(Some records)
===

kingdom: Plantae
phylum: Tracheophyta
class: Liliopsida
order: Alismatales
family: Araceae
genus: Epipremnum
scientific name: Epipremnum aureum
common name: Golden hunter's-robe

===

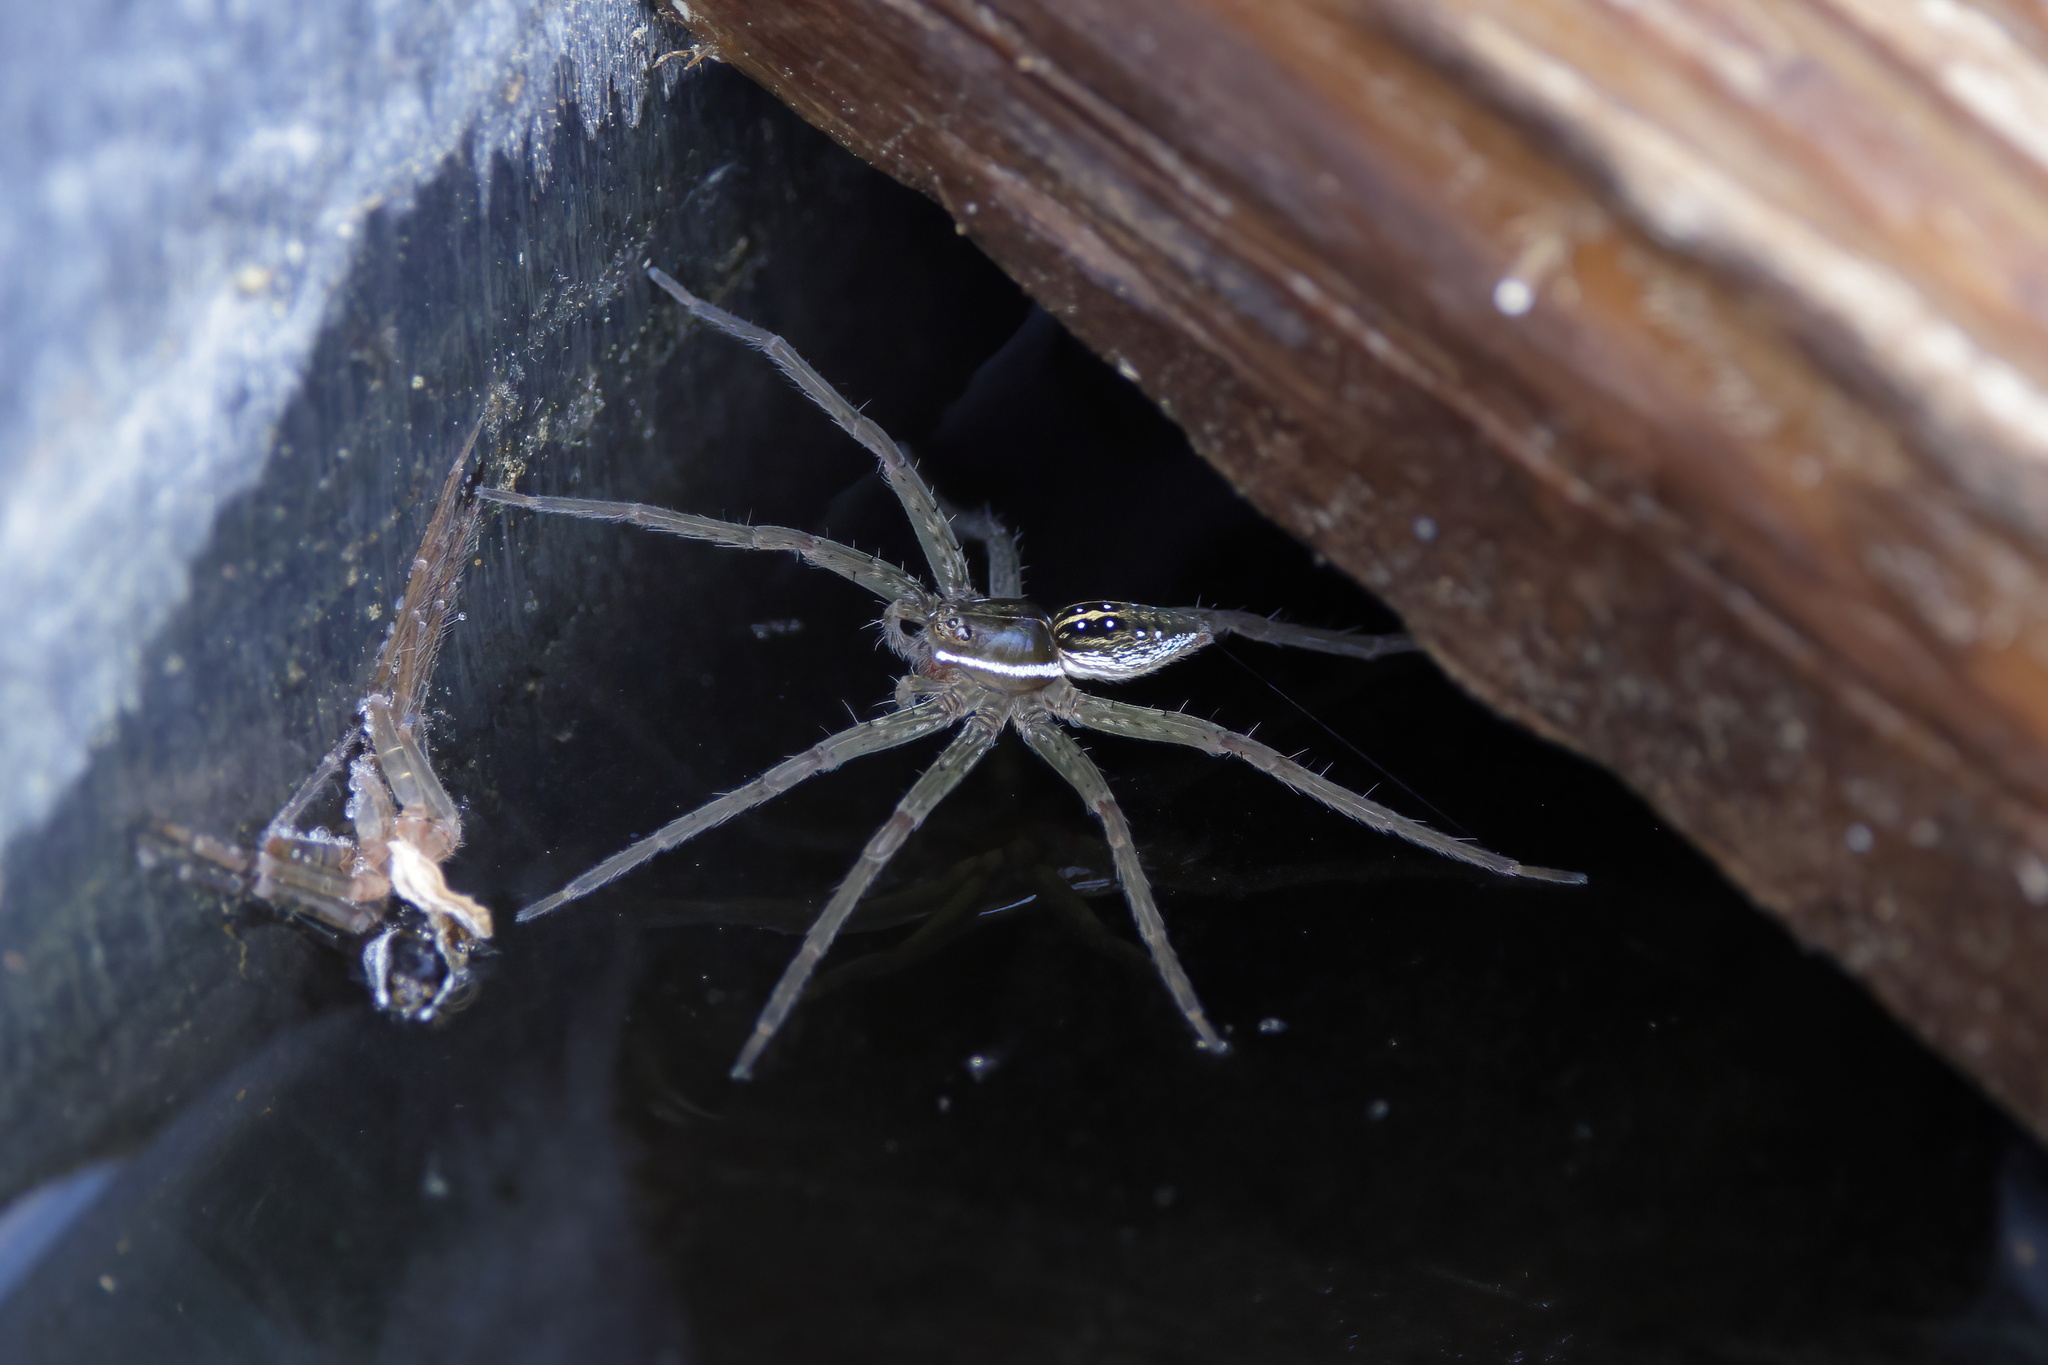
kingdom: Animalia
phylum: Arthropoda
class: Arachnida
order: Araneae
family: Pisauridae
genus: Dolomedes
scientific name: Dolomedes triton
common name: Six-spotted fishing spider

===

_WORK TO COMPLETE_: Retype the material line for line, beginning with the line that contains "kingdom: Plantae" and ending after the line that contains "scientific name: Epipremnum aureum".

_ANSWER_:
kingdom: Plantae
phylum: Tracheophyta
class: Liliopsida
order: Alismatales
family: Araceae
genus: Epipremnum
scientific name: Epipremnum aureum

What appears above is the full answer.